What's the draw on one of these CPAPs?

Hi UberDuper

It varies, but if memory serves mine seems to draw about 30 or 40 watts without the humidifier heater. Can go higher than 300 watts with the humidifier heater turned on.

In addition it has been alleged that the digital "modified sine waveform" can prematurely age or even outright damage the resistive heaters in some of the humidifiers (presumably because it delivers more power than an equivalent pure sine wave, into that kind of load). If the unit controls power to the heater using a triac light-dimmer type of circuit, then it wouldn't work very well against the stepped digital wave. It would not have very good control resolution.
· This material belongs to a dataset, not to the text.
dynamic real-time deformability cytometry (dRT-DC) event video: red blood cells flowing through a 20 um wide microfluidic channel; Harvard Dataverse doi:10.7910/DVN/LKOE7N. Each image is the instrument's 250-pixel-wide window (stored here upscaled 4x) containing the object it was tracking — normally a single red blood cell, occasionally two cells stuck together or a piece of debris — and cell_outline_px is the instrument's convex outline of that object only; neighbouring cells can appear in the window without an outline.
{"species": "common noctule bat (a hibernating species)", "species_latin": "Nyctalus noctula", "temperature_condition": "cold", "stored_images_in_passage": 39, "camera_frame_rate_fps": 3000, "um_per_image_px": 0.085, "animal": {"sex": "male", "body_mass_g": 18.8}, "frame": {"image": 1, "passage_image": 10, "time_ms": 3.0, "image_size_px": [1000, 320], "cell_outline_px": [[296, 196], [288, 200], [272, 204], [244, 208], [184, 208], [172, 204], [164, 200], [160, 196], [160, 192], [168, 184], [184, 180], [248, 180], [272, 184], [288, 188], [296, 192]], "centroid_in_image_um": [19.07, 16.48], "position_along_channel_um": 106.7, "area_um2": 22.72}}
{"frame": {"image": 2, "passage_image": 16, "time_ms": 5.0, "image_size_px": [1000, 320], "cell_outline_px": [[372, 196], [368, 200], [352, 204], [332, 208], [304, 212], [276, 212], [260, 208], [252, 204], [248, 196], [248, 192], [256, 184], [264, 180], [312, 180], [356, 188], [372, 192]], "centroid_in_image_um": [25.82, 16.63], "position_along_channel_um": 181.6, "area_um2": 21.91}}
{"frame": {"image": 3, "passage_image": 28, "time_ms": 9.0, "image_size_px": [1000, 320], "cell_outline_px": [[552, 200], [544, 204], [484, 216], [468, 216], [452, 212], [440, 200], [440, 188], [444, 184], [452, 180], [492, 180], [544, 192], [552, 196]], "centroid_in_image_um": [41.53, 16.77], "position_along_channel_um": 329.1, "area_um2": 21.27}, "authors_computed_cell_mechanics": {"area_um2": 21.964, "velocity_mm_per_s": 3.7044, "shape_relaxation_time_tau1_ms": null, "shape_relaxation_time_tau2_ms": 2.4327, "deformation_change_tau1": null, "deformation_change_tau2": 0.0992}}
Therefore if one had a UPS ambitious enough to drive 300+ watts all night, then ideally it would also use a pure sine wave inverter. That is hearsay. Dunno by personal experience.

The power draw can vary depending on how the cpap is set up. It likely draws more power if the pressure is prescribed higher. Some of them have features that will modulate the fan faster as the user inhales and modulate the fan slower as the user exhales, but that feature is not always turned on. It depends on the prescription and sometimes on user preference. And some of them do not have that feature available and have no option but to constantly run at the pre-set speed.

Some of them are smart enough to try to real-time diagnose the user's breathing and modulate the pressure accordingly. I think those are less often prescribed but could be mistaken. If a person has more trouble breathing when sleeping in certain positions, then that feature would seem useful if well-implemented.

My 40 Ah UPS will only barely run the cpap all night. But it is only intended for emergencies. For nightly use a bigger UPS would be desirable. In other words, my cpap is always plugged into the UPS, but it is very rare that power fails and the UPS comes on in the middle of the night.